──────── PASSAGE TO READ
# Exploratory Data Analysis

This notebook aims to quickly explore the "Stanford Sentiment treebank" dataset, in the context of sentence classification.

**Attention:** needs a condensed CSV version of the dataset, obtainable by running `python prepare_data.py` in the same directory of the zip downloadable from [here](https://nlp.stanford.edu/sentiment/code.html)

## Setup

In [1]:
from pathlib import Path

import altair as alt
import pandas as pd

alt.data_transformers.disable_max_rows()

DataTransformerRegistry.enable('default')

In [2]:
data_path = Path("..") / "data" / "labelled_sentences.csv"
df = pd.read_csv(data_path)
df["sentence_length"] = df["sentence"].str.len()

## Distribution of lenghts, labels and splits

In [3]:
(
    alt.Chart(df, width=700, title="Sentence length distribution")
    .mark_bar()
    .encode(
        x=alt.X("sentence_length", bin=alt.Bin(maxbins=100), title="Sentence length"),
        y=alt.Y("count()", title="Number of elements")
    )
)

In [4]:
(
    alt.Chart(df, width=700, title="Sentiment distribution")
    .mark_bar()
────────────────
──────── STORED DATA
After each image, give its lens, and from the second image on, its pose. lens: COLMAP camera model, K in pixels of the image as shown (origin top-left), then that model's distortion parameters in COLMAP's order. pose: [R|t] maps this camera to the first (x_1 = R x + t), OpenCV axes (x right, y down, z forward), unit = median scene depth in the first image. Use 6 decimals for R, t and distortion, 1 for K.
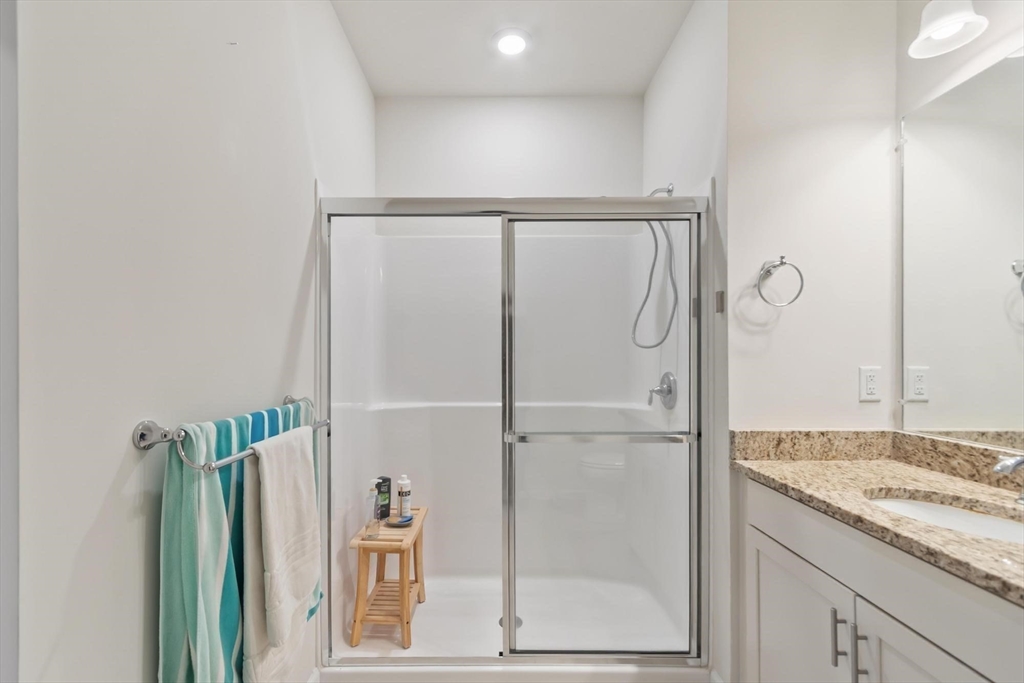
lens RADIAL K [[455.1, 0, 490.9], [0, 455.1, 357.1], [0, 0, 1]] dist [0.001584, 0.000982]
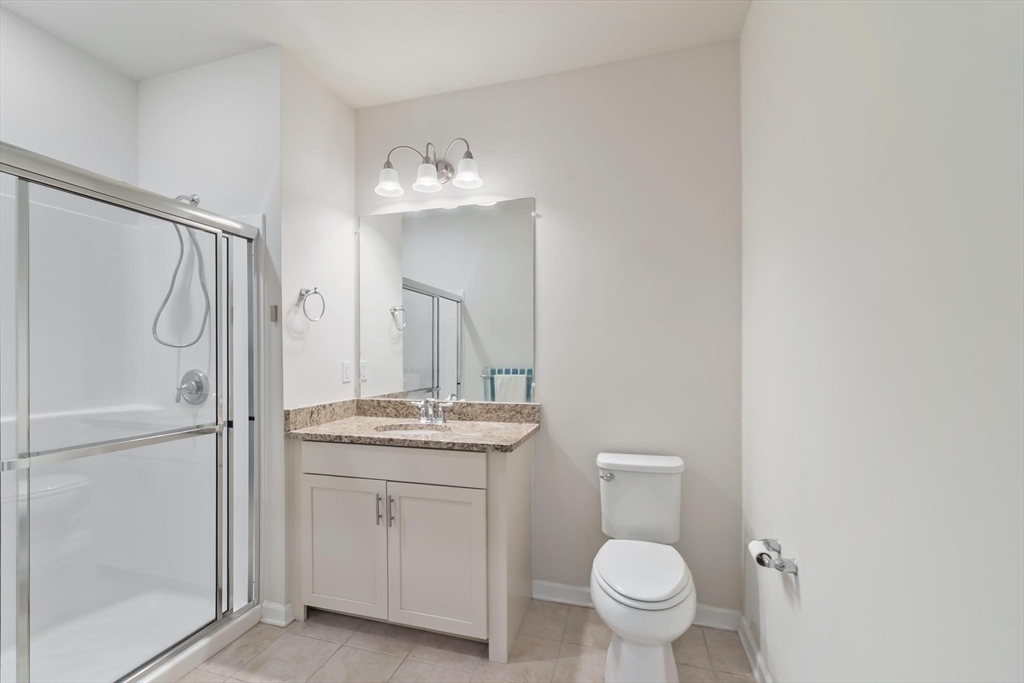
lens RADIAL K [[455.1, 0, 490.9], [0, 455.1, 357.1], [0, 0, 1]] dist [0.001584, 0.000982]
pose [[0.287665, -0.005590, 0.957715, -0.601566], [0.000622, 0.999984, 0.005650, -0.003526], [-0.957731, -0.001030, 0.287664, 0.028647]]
────────────────
● **TASK INSTRUCTIONS**:
(a) In the sentiment treebank notebook, what command produces the condensed CSV version of the dataset?
(b) According to the sentiment treebank notebook, why does `prepare_data.py` have to be run before using the notebook?
(c) Continue the sentiment treebank notebook, starting after its last line shown.
The data following the sentiment treebank notebook is separate material with no connection to it.

● **ANSWERS FOR THE EXERCISE**:
(a) `python prepare_data.py`, run in the same directory as the downloaded zip.

(b) The notebook needs a condensed CSV version of the Stanford Sentiment Treebank dataset. Running `python prepare_data.py` in the same directory as the downloaded zip produces that CSV.

(c)
    .encode(
        x=alt.X("label", bin=alt.Bin(maxbins=30), title="Sentiment"),
        y=alt.Y("count()", title="Number of elements")
    )
)

In [5]:
(
    alt.Chart(df, width=700, title="Dataset split count")
    .mark_bar()
    .encode(
        x=alt.X("split:N", title="Split"),
        y=alt.Y("count()", title="Number of elements")
    )
)

## Other visualisations

In [6]:
scatter_plot = (
    alt.Chart(df, width=700, height=700, title="Scatter plot of sentiment vs. sentence length")
    .mark_point(radius=0.5, filled=True)
    .encode(
        x=alt.X("sentence_length", title="Sentence length"), y=alt.Y("label", title="Sentiment")
    )
)

(
    scatter_plot 
    + 
    scatter_plot
    .transform_regression("sentence_length", "label")
    .mark_line(strokeWidth=5)
    .encode(color=alt.value("#ff7f0e"))
)